États-Unis : au chômage, il poste une offre d'emploi pour tester ses concurrents

États-Unis : au chômage, il poste une offre d'emploi pour tester ses concurrents
États-Unis : au chômage, il poste une offre d'emploi pour tester ses concurrents
Après des recherches d'emploi intensives mais infructueuses, Eric Auld, un chômeur américain, décide de poster une fausse annonce d'emploi pour examiner les CV de ses concurrents à la loupe et savoir ce qui ne fonctionne pas dans sa candidature. Son constat : beaucoup de demandes pour une seule offre mais surtout des candidats sur-diplômés qui abaissent leurs conditions d'embauche pour trouver un emploi à tout prix.
A lire aussi


Drôle d’initiative pour ce New-Yorkais au chômage. Après un mois de recherche d'emploi inefficace, Éric Auld, diplômé d’un master en littérature anglaise, poste une fausse annonce pour un travail correspondant à ce qu’il recherche sur deux sites, Craiglist et Monster. Un tour de passe-passe pour se faire une idée sur ses concurrents : « Recherche assistant administratif pour bureau en centre-ville. Missions : répondre au téléphone, photocopier, envoyer des e-mails, accueillir les clients, agenda. Expérience à un poste similaire bienvenue. Salaire horaire: 12-13 dollars. Plein temps. »

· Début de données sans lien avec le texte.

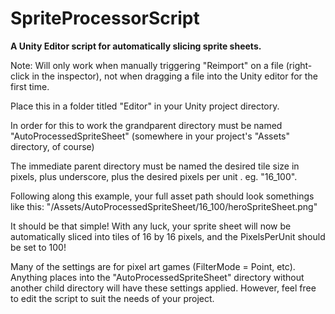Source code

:# SpriteProcessorScript

<b> A Unity Editor script for automatically slicing sprite sheets. </b>

Note: Will only work when manually triggering "Reimport" on a file (right-click in the inspector), not when dragging a file into the Unity editor for the first time.

Place this in a folder titled "Editor" in your Unity project directory.

In order for this to work the grandparent directory must be named "AutoProcessedSpriteSheet" (somewhere in your project's "Assets" directory, of course)

The immediate parent directory must be named the desired tile size in pixels, plus underscore, plus the desired pixels per unit . eg. "16_100".

Following along this example, your full asset path should look somethings like this: "/Assets/AutoProcessedSpriteSheet/16_100/heroSpriteSheet.png"

It should be that simple! With any luck, your sprite sheet will now be automatically sliced into tiles of 16 by 16 pixels, and the PixelsPerUnit should be set to 100!

Many of the settings are for pixel art games (FilterMode = Point, etc). Anything places into the "AutoProcessedSpriteSheet" directory without another child directory will have these settings applied. However, feel free to edit the script to suit the needs of your project.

Le résultat est immédiat. En 10 minutes, il a déjà reçu 10 CV. En 24 heures, 653 réponses lui sont parvenues. À ce moment, il retire l’offre d’emploi et fait le point. Peu de diplômés de master, la majorité a une licence ou un équivalent. En revanche, « 10% des répondants ont plus de 10 ans d'expérience ! Postuler à ce type de poste semble tellement au-dessous de leur niveau ! », raconte-t-il sur une station de radio américaine.

Son témoignage suscite un véritable débat aux États-Unis. Sur le site de la radio NPR, à laquelle il a accordé une interview, une internaute, qui dit travailler dans les ressources humaines, explique pourquoi il y a peu de chances qu’il soit embauché à ce type de poste : « Les diplômes de niveau master comme le vôtre pénalisent les CV, surtout sur ce type de poste en bas de la hiérarchie. Vous vous ennuierez tellement après deux semaines que ce n'est même pas la peine de vous embaucher. »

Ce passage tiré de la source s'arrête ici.